§ Fragmento del documento
________________________________________

En España se denomina “desarrollismo” al periodo de crecimiento de la economía comprendido entre 1959 y 1974. El modelo autárquico instaurado por el régimen del general Franco al concluir la Guerra Civil (1936-1939) dio lugar a una etapa de intervencionismo económico y aislamiento exterior.

Una vez superadas las dificultades más acuciantes provocadas por el final de la guerra (el racionamiento fue suprimido en 1952), a partir de 1950 los sectores económicamente dominantes, principalmente la burguesía industrial y los grandes grupos financieros, empezaron a demandar cambios en la política económica destinados a la integración de la economía española en el sistema capitalista mundial. Para ello era indispensable una reestructuración del sistema político, emprendida con la Ley de Principios (1958), que en la práctica supuso la marginación de la Falange Española Tradicionalista y de las Juntas de Ofensiva Nacional-Sindicalista (JONS) (FET y de las JONS) de los centros de poder y el aumento de la influencia de los llamados tecnócratas, en su mayor parte ligados al integrismo católico del Opus Dei. Al mismo tiempo retrocedió la represión social ejercida por el Estado y se establecieron algunas modificaciones en la legislación laboral, entre ellas la incorporación de la negociación colectiva (Ley de Convenios Colectivos, 1958).

En el ámbito internacional, del que España había sido excluida (1946) por acuerdo de la Asamblea General de la Organización de las Naciones Unidas (ONU), se produjeron avances muy significativos. El régimen del general Franco fue reconocido por las democracias occidentales, circunstancia que debe situarse en el contexto de la “guerra fría”, que supuso la división del mundo en dos bloques, el capitalista, con el que se alineó España, y el comunista. De especial importancia fue el convenio firmado (26-IX-1953) con Estados Unidos de América (EE.UU.), país que, a cambio de la integración en el bloque anticomunista y de la posibilidad de utilizar el territorio español para la defensa militar, ofreció a España ayuda financiera (entre 1953 y 1957 fue superior a los 500 millones de dólares, a los que hay que añadir los préstamos del Import-Export Bank) y apoyo político. La llegada de capitales procedentes de EE.UU. relanzó la economía nacional, dominada por la descapitalización y por la existencia de unas estructuras productivas desfasadas. En 1953 se estableció el concordato con la Santa Sede y el 14-XII-1955 fue aprobada la admisión de España en la ONU, propiciada por el levantamiento del veto de la Unión de Repúblicas Socialistas Soviéticas (URSS).

________________________________________

§ Extracto de datos
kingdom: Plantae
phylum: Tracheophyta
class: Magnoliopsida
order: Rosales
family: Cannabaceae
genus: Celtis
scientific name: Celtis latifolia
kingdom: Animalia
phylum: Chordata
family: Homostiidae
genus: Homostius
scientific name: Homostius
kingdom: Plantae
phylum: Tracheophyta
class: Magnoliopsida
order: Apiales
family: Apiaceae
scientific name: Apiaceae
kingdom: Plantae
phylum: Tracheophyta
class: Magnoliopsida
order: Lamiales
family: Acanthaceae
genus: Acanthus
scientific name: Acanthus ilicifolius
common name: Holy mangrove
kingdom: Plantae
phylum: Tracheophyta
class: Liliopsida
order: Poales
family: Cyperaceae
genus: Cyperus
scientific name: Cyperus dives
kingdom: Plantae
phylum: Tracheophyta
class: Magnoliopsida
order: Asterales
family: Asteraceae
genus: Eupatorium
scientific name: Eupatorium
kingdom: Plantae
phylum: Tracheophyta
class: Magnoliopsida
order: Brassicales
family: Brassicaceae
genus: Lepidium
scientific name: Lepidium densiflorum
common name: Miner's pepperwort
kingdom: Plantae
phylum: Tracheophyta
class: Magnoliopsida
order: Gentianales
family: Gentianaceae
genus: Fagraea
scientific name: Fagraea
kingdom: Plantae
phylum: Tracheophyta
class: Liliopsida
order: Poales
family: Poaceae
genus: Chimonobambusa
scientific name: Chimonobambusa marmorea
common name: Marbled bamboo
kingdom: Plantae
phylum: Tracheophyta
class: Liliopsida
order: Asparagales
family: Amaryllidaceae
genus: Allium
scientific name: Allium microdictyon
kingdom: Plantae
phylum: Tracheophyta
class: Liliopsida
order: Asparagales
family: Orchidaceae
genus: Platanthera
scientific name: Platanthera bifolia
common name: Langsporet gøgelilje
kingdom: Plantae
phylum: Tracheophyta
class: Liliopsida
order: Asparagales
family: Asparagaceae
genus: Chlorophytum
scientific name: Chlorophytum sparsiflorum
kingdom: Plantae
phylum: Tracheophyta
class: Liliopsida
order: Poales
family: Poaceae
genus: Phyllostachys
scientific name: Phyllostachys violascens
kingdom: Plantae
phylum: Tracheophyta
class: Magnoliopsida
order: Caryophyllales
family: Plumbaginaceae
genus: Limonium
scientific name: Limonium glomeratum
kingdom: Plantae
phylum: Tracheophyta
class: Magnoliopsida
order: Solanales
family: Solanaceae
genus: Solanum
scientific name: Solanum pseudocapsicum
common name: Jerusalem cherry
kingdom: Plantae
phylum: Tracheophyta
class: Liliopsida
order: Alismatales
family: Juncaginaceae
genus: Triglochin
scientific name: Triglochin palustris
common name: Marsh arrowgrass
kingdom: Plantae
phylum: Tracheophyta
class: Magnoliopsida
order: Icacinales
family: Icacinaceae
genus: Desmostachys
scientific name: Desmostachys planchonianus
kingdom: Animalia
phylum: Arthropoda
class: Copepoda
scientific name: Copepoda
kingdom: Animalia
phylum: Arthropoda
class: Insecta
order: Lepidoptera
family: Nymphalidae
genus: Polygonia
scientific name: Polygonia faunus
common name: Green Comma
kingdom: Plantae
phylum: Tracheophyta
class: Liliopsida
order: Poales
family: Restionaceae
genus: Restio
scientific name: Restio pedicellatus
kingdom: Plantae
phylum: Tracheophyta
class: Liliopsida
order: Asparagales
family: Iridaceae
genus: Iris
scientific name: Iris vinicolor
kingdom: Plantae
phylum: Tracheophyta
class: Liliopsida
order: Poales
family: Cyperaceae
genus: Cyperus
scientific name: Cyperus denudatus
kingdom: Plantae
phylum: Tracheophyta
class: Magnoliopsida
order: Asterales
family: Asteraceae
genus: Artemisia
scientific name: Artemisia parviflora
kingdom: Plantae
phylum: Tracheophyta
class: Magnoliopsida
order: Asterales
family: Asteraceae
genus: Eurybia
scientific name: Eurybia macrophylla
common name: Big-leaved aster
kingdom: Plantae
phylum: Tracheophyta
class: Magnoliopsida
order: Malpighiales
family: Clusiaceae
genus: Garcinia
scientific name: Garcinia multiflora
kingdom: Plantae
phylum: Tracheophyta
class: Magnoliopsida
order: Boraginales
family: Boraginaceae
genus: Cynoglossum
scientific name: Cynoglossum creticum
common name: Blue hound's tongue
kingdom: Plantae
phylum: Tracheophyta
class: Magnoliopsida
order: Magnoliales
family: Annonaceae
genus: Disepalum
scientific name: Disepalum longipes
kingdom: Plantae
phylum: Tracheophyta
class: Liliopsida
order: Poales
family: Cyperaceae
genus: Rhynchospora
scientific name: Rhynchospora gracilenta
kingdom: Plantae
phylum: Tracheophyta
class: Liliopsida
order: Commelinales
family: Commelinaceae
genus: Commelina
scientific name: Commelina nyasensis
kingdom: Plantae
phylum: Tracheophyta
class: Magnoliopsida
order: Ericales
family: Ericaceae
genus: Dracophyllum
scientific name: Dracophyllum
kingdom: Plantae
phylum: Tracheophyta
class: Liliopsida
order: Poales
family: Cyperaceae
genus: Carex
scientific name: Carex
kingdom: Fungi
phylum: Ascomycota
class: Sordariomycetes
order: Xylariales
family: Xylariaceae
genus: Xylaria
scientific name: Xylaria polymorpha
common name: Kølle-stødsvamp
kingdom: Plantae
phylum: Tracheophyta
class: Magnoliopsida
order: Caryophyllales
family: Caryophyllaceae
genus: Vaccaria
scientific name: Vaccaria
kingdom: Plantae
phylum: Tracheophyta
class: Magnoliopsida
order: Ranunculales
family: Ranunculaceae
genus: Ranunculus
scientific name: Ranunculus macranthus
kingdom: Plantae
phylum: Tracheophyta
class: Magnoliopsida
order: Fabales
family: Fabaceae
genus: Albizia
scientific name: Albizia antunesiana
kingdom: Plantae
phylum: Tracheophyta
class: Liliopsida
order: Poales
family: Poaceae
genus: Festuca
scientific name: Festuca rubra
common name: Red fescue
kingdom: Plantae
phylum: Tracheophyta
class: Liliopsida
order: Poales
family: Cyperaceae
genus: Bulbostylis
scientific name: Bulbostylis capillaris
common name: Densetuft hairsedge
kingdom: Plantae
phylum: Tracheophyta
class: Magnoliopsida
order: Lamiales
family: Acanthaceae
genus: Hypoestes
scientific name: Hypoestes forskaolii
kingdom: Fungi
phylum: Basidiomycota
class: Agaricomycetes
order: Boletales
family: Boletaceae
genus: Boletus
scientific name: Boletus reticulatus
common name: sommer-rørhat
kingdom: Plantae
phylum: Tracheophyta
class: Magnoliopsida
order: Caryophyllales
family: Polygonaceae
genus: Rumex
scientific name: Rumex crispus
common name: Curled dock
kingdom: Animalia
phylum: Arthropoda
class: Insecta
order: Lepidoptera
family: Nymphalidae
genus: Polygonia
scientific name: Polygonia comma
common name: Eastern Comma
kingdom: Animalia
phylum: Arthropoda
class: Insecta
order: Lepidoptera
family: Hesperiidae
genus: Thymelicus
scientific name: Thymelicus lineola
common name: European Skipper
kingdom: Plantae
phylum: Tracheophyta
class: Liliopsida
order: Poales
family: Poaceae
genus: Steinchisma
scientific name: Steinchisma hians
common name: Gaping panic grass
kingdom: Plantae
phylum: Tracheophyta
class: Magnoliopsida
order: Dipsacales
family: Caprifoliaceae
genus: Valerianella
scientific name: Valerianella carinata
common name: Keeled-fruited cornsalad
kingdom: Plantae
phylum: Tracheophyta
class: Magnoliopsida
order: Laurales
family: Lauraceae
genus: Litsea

________________________________________

§ Ejercicios propuestos
a. ¿Puedes transcribir sin cambios, del texto sobre el desarrollismo, el tramo que va de "En España se" a "y aislamiento exterior."?
b. ¿Puedes reproducir solo el tramo de los registros que va desde su comienzo hasta la línea que contiene "genus: Chimonobambusa", esta incluida, sustituyendo "scientific name" por "nombre científico" y sin alterar nada más?
Los registros no guardan ninguna relación con el texto sobre el desarrollismo.

§ Soluciones del ejercicio
a.
En España se denomina “desarrollismo” al periodo de crecimiento de la economía comprendido entre 1959 y 1974. El modelo autárquico instaurado por el régimen del general Franco al concluir la Guerra Civil (1936-1939) dio lugar a una etapa de intervencionismo económico y aislamiento exterior.

b.
kingdom: Plantae
phylum: Tracheophyta
class: Magnoliopsida
order: Rosales
family: Cannabaceae
genus: Celtis
nombre científico: Celtis latifolia
kingdom: Animalia
phylum: Chordata
family: Homostiidae
genus: Homostius
nombre científico: Homostius
kingdom: Plantae
phylum: Tracheophyta
class: Magnoliopsida
order: Apiales
family: Apiaceae
nombre científico: Apiaceae
kingdom: Plantae
phylum: Tracheophyta
class: Magnoliopsida
order: Lamiales
family: Acanthaceae
genus: Acanthus
nombre científico: Acanthus ilicifolius
common name: Holy mangrove
kingdom: Plantae
phylum: Tracheophyta
class: Liliopsida
order: Poales
family: Cyperaceae
genus: Cyperus
nombre científico: Cyperus dives
kingdom: Plantae
phylum: Tracheophyta
class: Magnoliopsida
order: Asterales
family: Asteraceae
genus: Eupatorium
nombre científico: Eupatorium
kingdom: Plantae
phylum: Tracheophyta
class: Magnoliopsida
order: Brassicales
family: Brassicaceae
genus: Lepidium
nombre científico: Lepidium densiflorum
common name: Miner's pepperwort
kingdom: Plantae
phylum: Tracheophyta
class: Magnoliopsida
order: Gentianales
family: Gentianaceae
genus: Fagraea
nombre científico: Fagraea
kingdom: Plantae
phylum: Tracheophyta
class: Liliopsida
order: Poales
family: Poaceae
genus: Chimonobambusa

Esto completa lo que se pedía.